PÎŞEKÂR: Allah vere de bocalamayaydın!
KAVUKLU: Bocalamak nerede?... Rüzgâr sertleştikçe sertleşti, şemsiye dikildikçe dikildi.
PÎŞEKÂR: Aman!
KAVUKLU: Amanı zamanı yok... Bir aralık vücûdümde bir hafiflik duydum. Dikkat ettim ki Fâtih Camii'nin kapısının üstü ile bir hizâye gelmişim... Kurşunlar bana doğru...
PÎŞEKÂR: Ne diyorsun? Yat aşağı... Maazallah bir tanesi isabet etti mi?
KAVUKLU: Tosun, sen bunamışsın! Tüfek kurşunu değil... Kubbe kurşunları...
PÎŞEKÂR: Hay Allah müstehakını versin... Yüreğim hop etti!

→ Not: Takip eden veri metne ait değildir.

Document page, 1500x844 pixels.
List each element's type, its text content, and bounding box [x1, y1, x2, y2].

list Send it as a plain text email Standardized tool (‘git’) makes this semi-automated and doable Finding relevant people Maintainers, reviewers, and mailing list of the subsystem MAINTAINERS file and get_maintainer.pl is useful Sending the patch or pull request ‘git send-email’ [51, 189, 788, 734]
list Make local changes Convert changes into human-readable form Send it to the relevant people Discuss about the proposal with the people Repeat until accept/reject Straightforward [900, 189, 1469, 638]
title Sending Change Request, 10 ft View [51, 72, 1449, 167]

KAVUKLU: Benimkini sorma, neler etti? Ben, hâlâ yürüyorum zannediyordum. Bir de göz ucu ile bakayım ki ayaklarım yerden kesilmiş, ben, on beş arşın yükselmiş değil miyim?
PÎŞEKÂR - E..yl... Sonra?...
KAVUKLU: Sonrası, büyük kubbe, derken şerefesi, alemleri...
PÎŞEKÂR: Yâ düşseydin?...
KAVUKLU: Kabil mi? Şemsiyenin sağlam olduğunu biliyordum. Artık aşağılara bakmıyordum. Gözlerim kararır diye korkuyordum. Uç babam, uç...
PÎŞEKÂR: Oh, ben senin yerinde olsam çaylak maylak, akbaba kovalar, yakalardım.
KAVUKLU: O havada rast gelirsen...
PÎŞEKÂR: Aman Hamdiciğim, bir şeyi daha merak ettim...
Yolu nasıl buluyordun? Pusulan var mıydı?
KAVUKLU: Pusulam yoktu amma, cebimde, kâğıdının üzeri haritalı cigara kâğıdı vardı; çıkarıp bakıyordum.
PÎŞEKÂR: Acaba, nerelere kadar gittin?
KAVUKLU: Düz gitseydim, muhakkak Şam'ı bulmuştum... Fakat dik gittiğim için, haritadan bulunduğum noktayı ta'yin ettim ki Çukurbostan üzerindeyim.
PÎŞEKÂR: E... Ne ise?... Pek o kadar uzun değil.,.
KAVUKLU: Evet... Ne diyordum...
PÎŞEKÂR: Çukurbostan üzerindeyim, diyordun!
KAVUKLU: Hâ... Bir de, rüzgâr birdenbire kesilmez mi? Başladım inmeğe...
PÎŞEKÂR: Aman!...
KAVUKLU: Aman ki aman... Tam yarı yola kadar indim, güneş de çıktı... Çıkar çıkmaz gözlerim kamaştı... Ne oluyorum demeğe kalmadı, şemsiye 'Paff!' dedi, delindi...
PÎŞEKÂR: Eyvah!...
KAVUKLU: İşitiyordum, mahalle çocukları, "Gökten adam yağıyor!" diye bağırıyorlardı. Onları dinleyeyim derken, şemsiye tersine döndü. Harita elimden düştü. Ben de kendimi bıraktım.